No matter how great the record, college athletes shouldn’t be defined as heroes | Opinion

Define hero

A title for one of your most recent articles on A’ja Wilson referred to her as a homegrown hero.

Homegrown? Yes. Hero ? No.

Athletes, especially on the collegiate level, are not heroes. Never have been, never will be unless they go out and do something like save someone from a burning car.

Nowadays, athletes are only concerned about what they can receive via NIL (which I don’t have a problem with), but they give nothing back in return to the community unless they are made to do so by the coach.

Who are our real heroes?

Parents (especially single parents) who get up everyday to work two jobs to provide for their kids, men and women who volunteer their time to help worthy causes, and our men and women in law enforcement, the military and health care. And our teachers (I work for a local school district and am working on getting my master’s degree and teaching certificate.).

These are real heroes.

Earl Pathel, Lexington

Growth run amok

Concerning your reporting on a 300-unit apartment building for Jackson Boulevard and I-77 . . . where is traffic being funneled?

Issues already exist concerning exiting Jackson Boulevard and people forced to merge onto 77 just to get off on Exit 9. We already have four sets of complexes on True Street and they allowed a business park to open True Street. The traffic is crazy and the sewers aren’t built for this volume.

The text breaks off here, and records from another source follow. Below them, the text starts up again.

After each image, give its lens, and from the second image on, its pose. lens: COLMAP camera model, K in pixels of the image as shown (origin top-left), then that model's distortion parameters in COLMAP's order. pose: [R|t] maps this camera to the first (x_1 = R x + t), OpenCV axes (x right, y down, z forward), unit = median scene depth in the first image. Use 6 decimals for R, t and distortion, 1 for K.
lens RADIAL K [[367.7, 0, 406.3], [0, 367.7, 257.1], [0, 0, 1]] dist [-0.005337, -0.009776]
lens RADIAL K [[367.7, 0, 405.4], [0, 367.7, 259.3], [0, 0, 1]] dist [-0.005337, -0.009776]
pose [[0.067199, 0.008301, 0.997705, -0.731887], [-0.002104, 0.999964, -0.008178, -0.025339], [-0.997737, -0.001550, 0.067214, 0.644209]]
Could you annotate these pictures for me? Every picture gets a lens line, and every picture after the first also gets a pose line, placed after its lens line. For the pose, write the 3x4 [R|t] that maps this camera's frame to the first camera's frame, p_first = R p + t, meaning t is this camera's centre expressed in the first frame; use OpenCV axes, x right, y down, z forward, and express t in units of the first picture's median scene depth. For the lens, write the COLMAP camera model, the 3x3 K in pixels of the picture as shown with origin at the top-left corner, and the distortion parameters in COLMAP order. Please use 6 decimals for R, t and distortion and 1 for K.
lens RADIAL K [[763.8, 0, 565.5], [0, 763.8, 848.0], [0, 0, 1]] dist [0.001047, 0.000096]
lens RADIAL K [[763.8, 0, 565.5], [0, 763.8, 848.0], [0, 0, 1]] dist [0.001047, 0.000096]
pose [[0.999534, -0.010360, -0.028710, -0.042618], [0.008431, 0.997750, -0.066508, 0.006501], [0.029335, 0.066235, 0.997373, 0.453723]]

This will open up access to True Street from the other end?

They already killed our property values with the apartment complexes and business park they allowed on True Street. They didn’t ask; they just stuck it to us.

Try to cross True Street when everyone is either trying to get to work or returning home. I can’t even get out of my driveway.

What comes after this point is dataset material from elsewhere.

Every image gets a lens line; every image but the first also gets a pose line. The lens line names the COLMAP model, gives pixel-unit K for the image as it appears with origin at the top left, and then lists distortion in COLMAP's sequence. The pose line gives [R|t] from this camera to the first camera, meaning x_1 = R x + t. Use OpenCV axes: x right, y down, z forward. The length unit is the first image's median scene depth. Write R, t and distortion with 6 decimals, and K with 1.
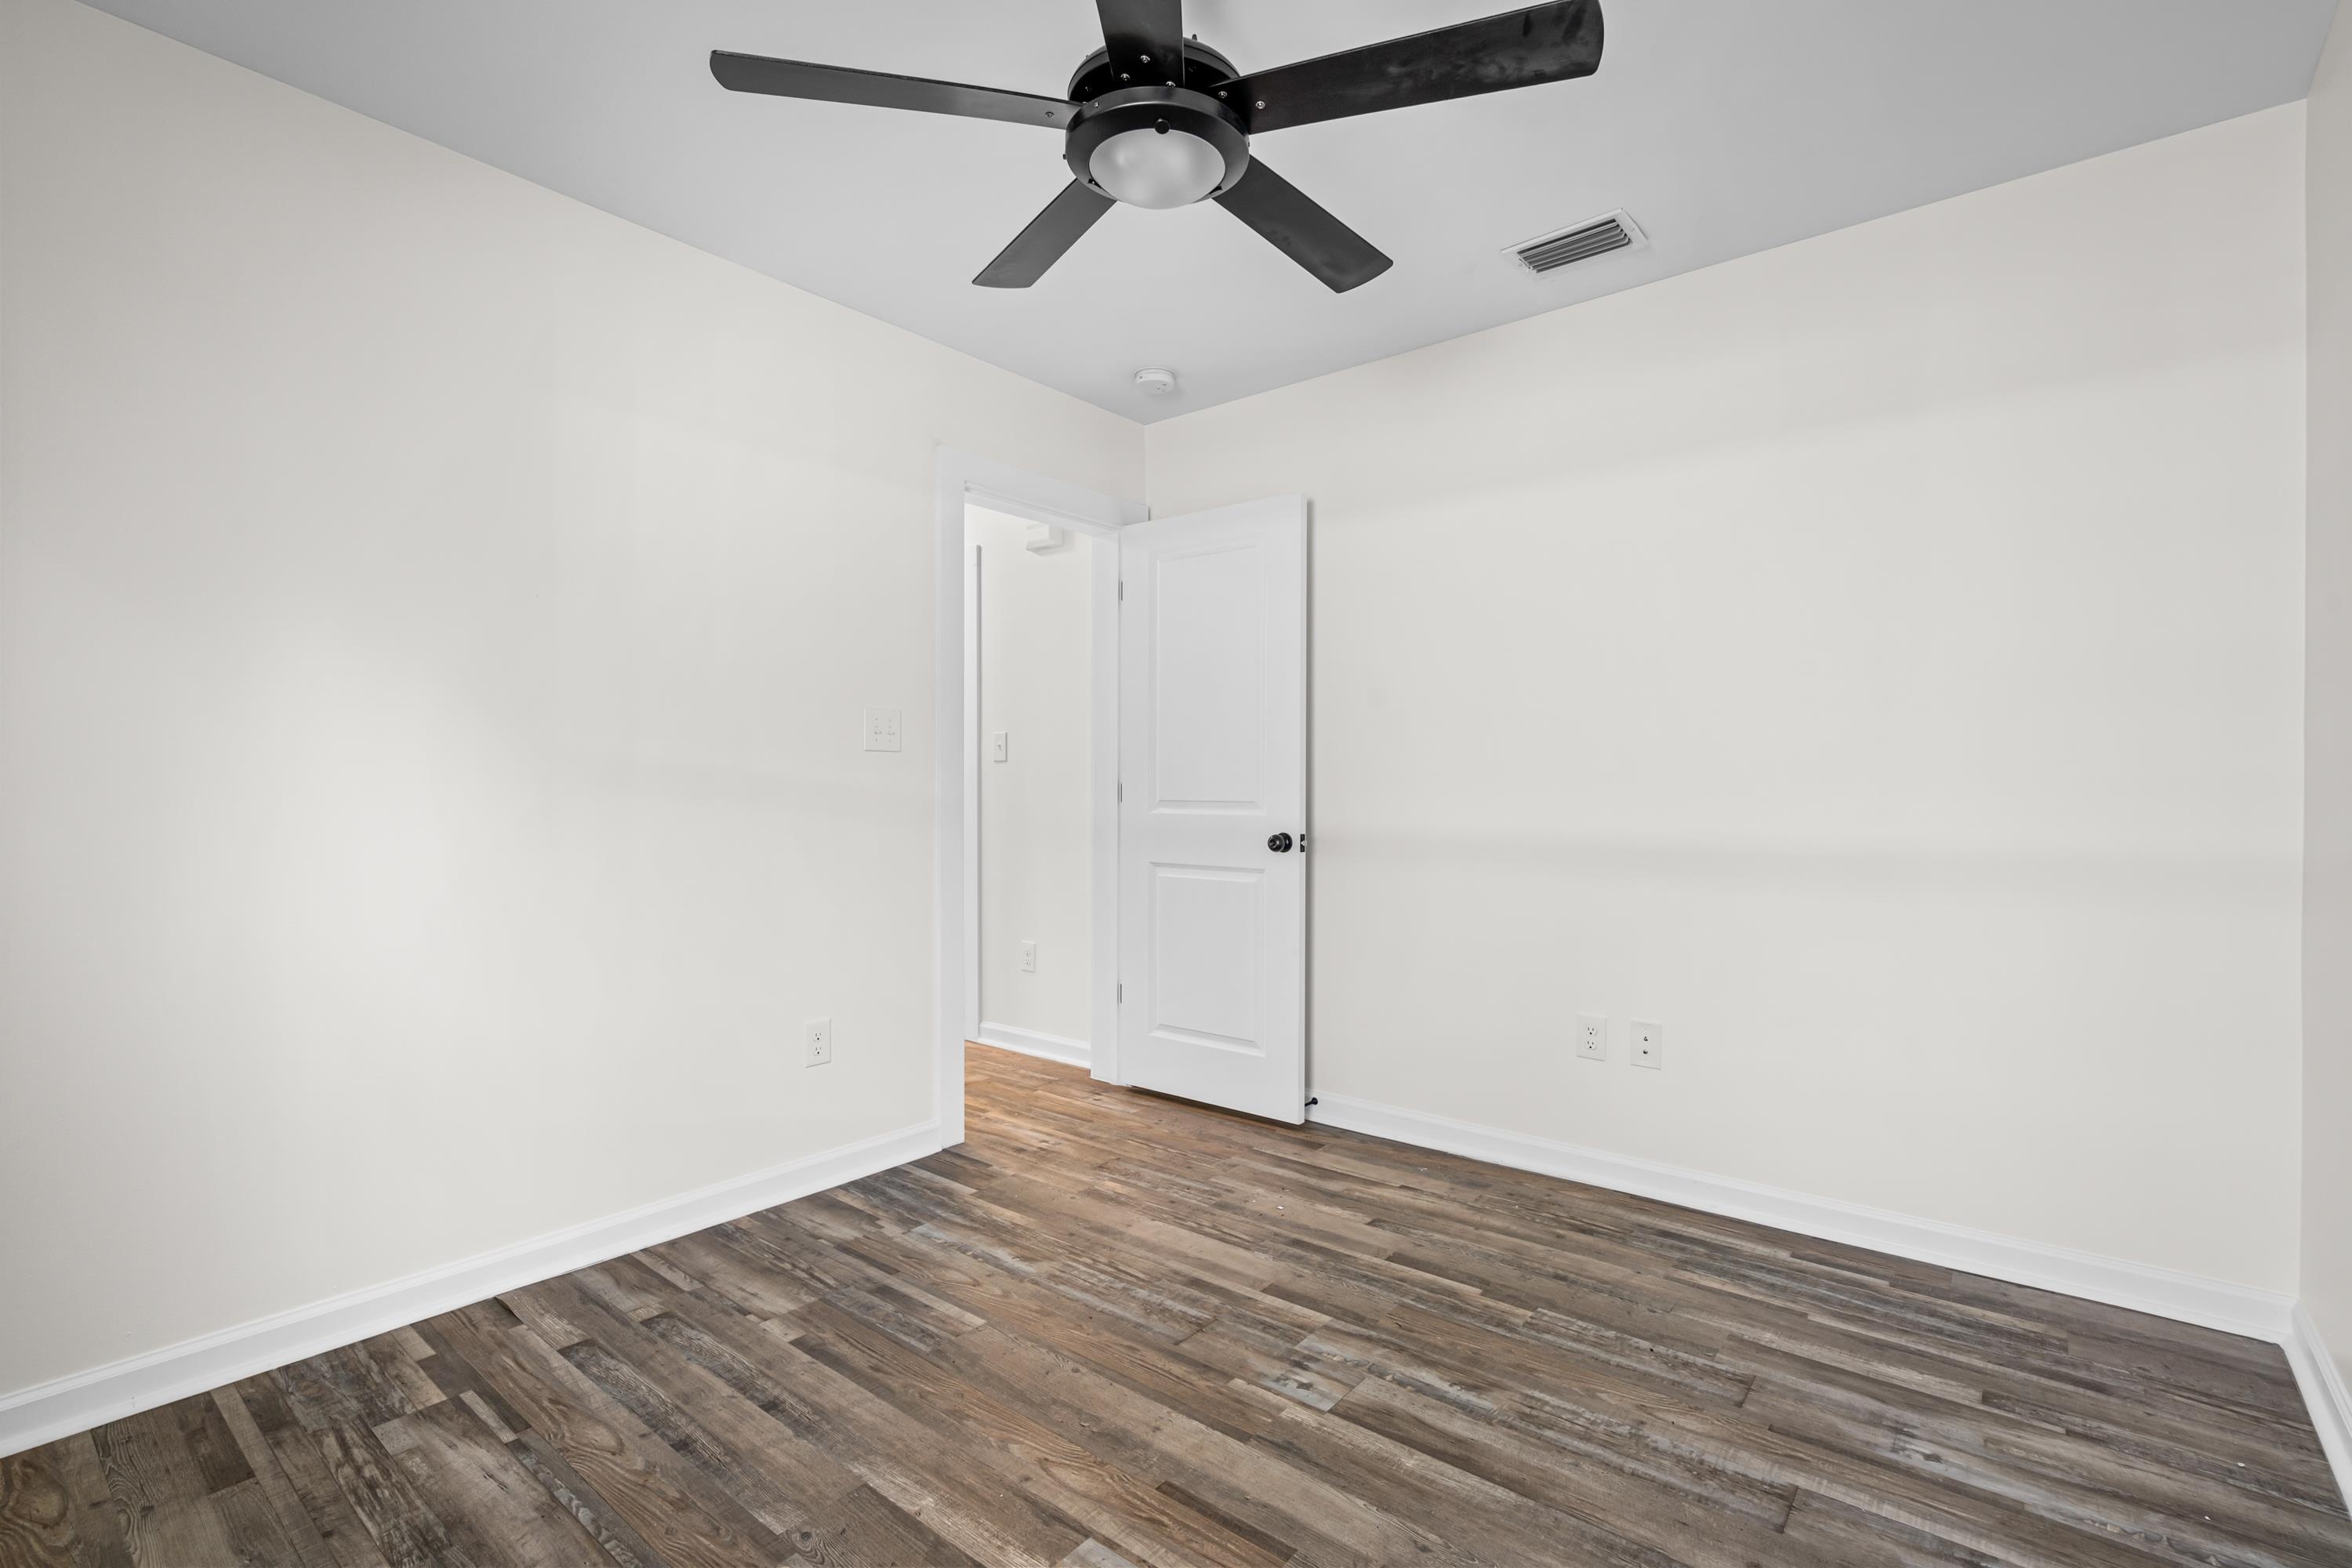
lens RADIAL K [[1067.7, 0, 1176.0], [0, 1067.7, 784.0], [0, 0, 1]] dist [-0.001637, 0.000122]
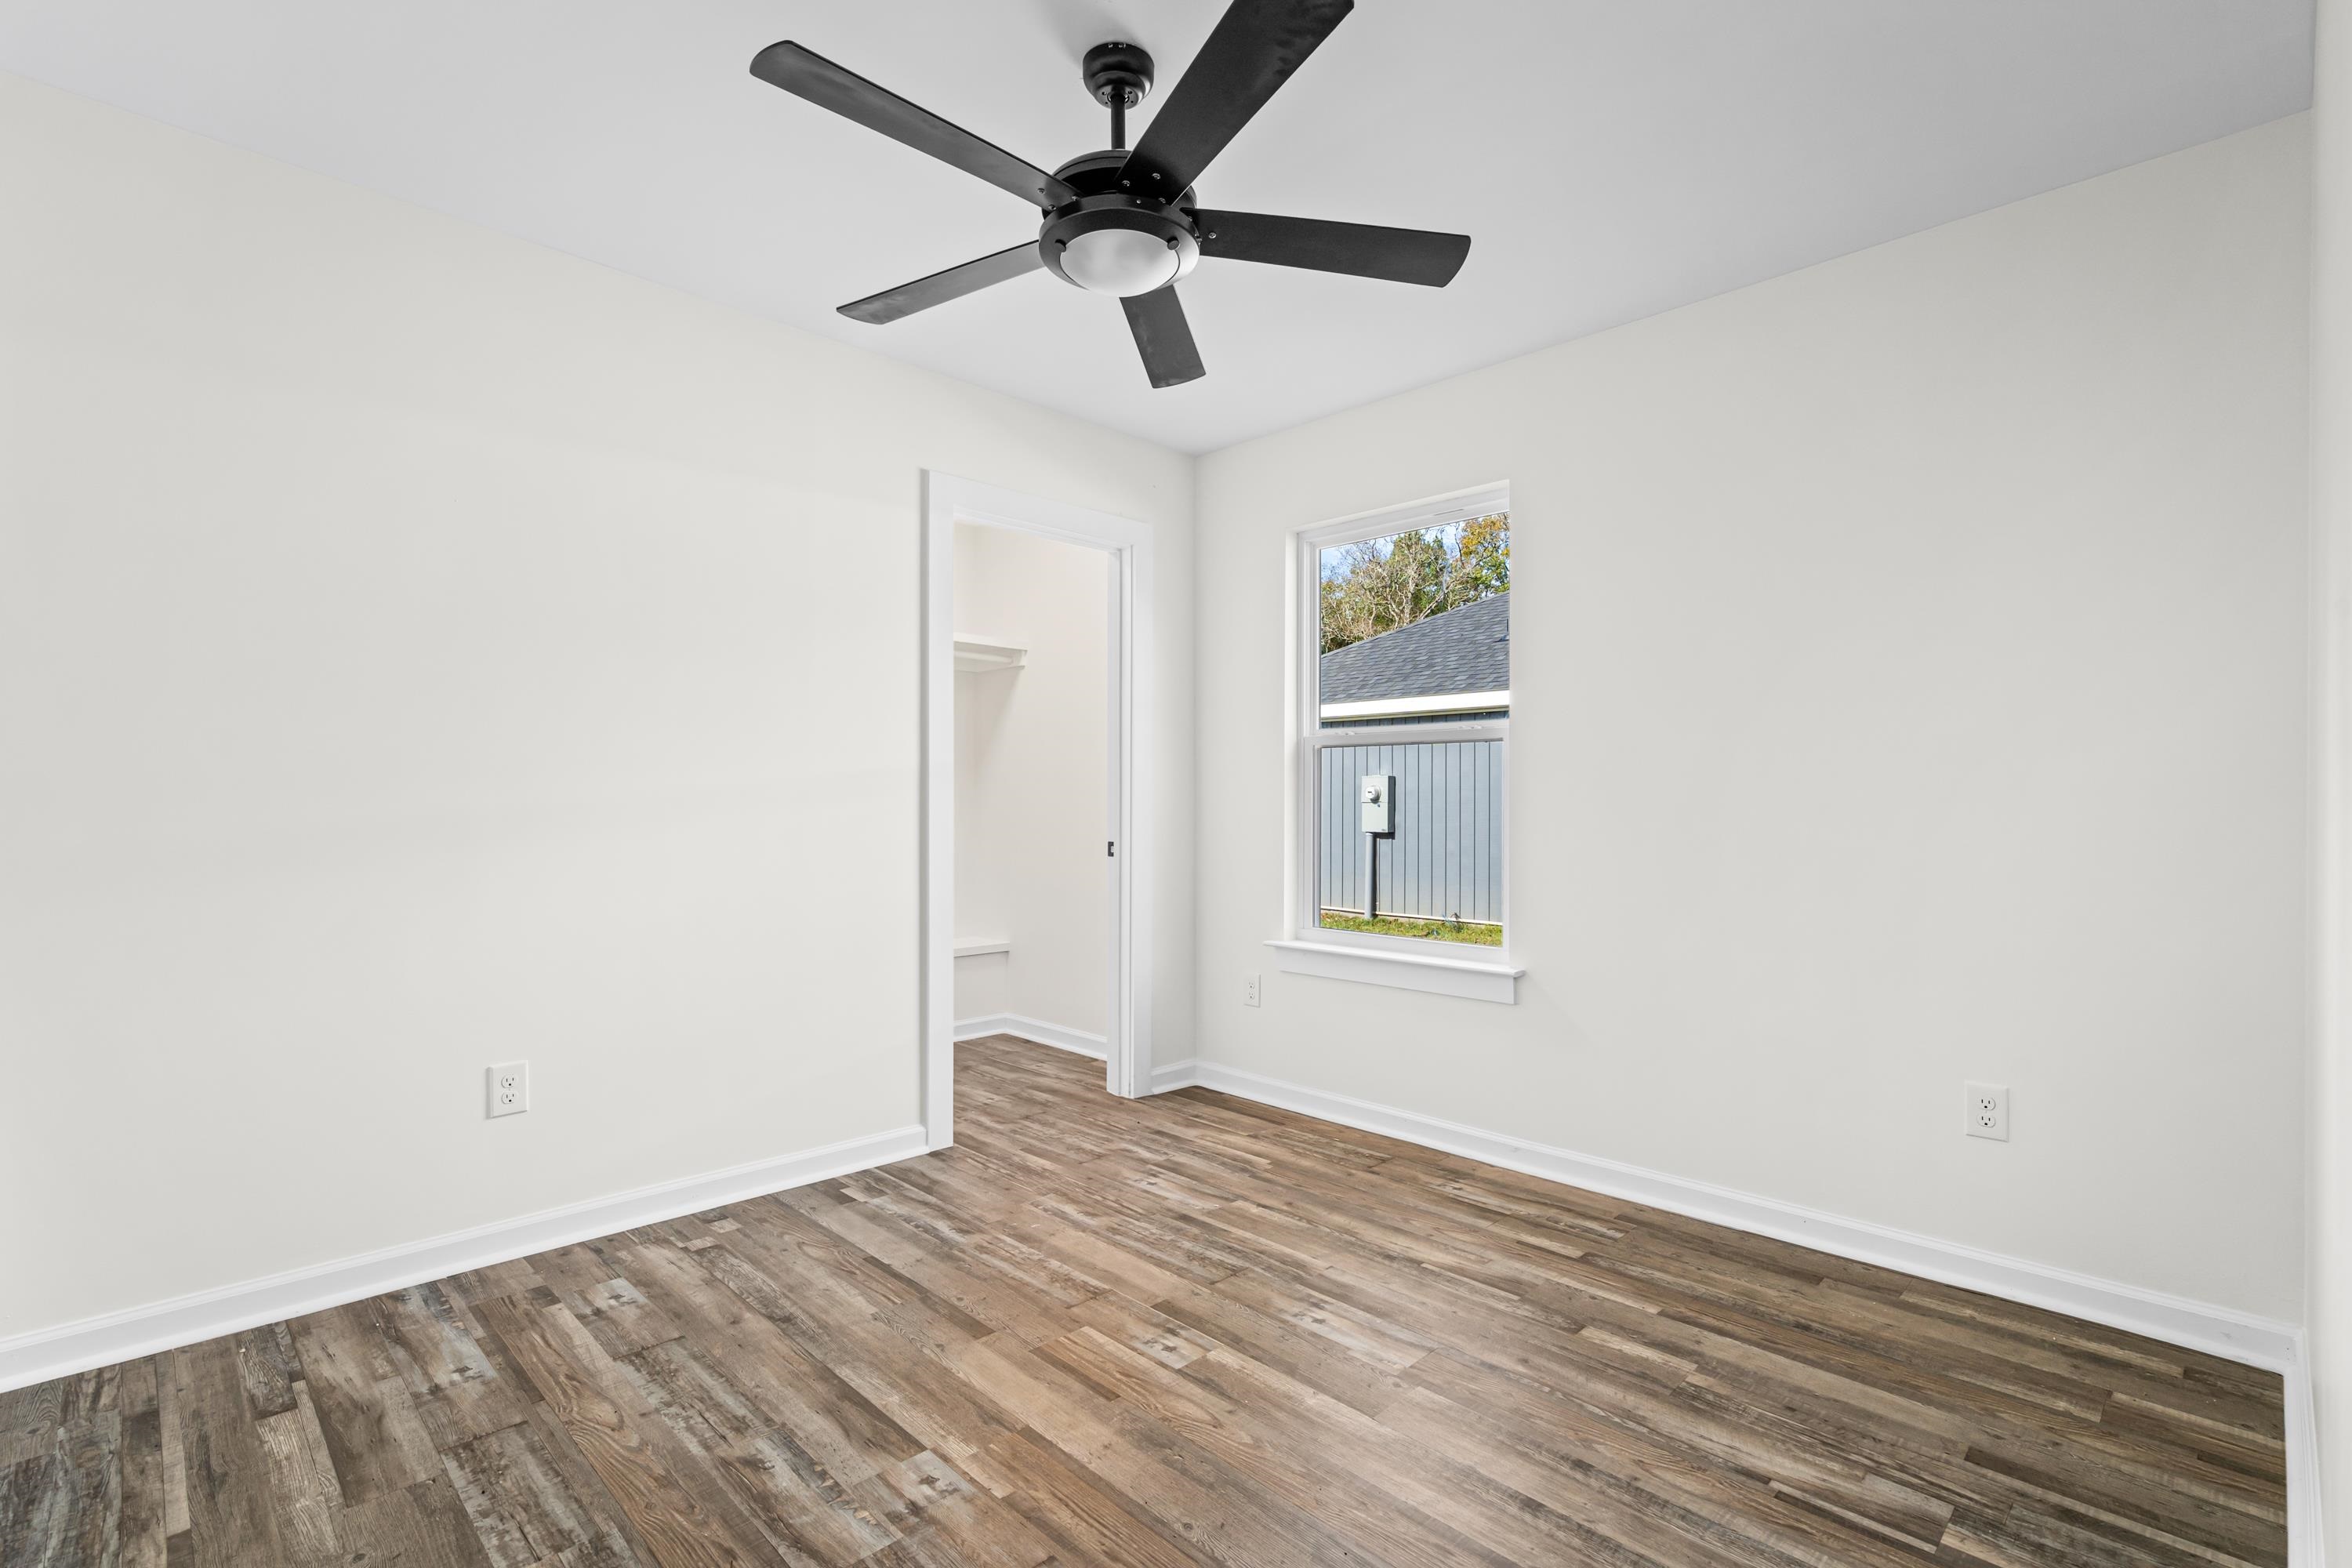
lens RADIAL K [[1067.7, 0, 1176.0], [0, 1067.7, 784.0], [0, 0, 1]] dist [-0.001637, 0.000122]
pose [[-0.994363, -0.001437, 0.106017, -0.183818], [-0.002846, 0.999910, -0.013132, -0.001000], [-0.105989, -0.013360, -0.994278, 1.957241]]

How much more can we take? Government officials should have, at the very least, offered to buy us out instead of ruining what we have built.

No respect for our lives. Greed is a powerful thing. It has brought homeless people, vehicle and foot traffic, litter and increased crime, to name a few.

This is wrong and should not be allowed.

L. M. Wallis, Columbia

Reader needs

Reading the Sunday paper on Saturday goes against the sacred traditions of newspaper devotees. The State and other newspapers now send their editions through the U.S. Postal Service rather than the time-honored personal delivery.

When did newspapers, which depend on readership, stop focusing on the reader?

We are told to read the news and articles online.

This method robs the readers of very real tactile experiences that endear the “fish wrappers” to us. Reading online never leaves little ink stains on our fingertips. We cannot work the crossword puzzle in ink. We can no longer neatly fold our papers and stack them for multiple uses later. Nobody ever started a fire with an online newspaper edition.

Too many readers have no home access to online editions. These people have to travel to public libraries to read anything online.

Whatever the media publishing companies save by going totally virtual could not be worth the inconvenience and frustration it is costing their readers. Why should anyone subscribe to multiple online newspapers when news is available for free elsewhere?

Do not tell us we must go virtual to read and submit letters to the editor. It’s against the American way.

E.S. Jones, Columbia

‘Woke’ here?

Regarding your online article: “Some SC conservatives say their public schools are ‘woke,’ ” South Carolina? Really?I’ve lived in South Carolina since 1994, and raised my kids here long enough to be familiar with South Carolina politics and schools. There isn’t much, if anything, “woke” in South Carolina. We are a consistently, conservative red state.

Since moving here in 1994, no Democratic presidential candidate has carried the state in the General Election. We have had only one one-term Democratic governor, one two-term Democratic superintendent of education and Republicans have controlled both houses of the state legislature.

There is simply no fertile ground for “wokism” to grow in South Carolina.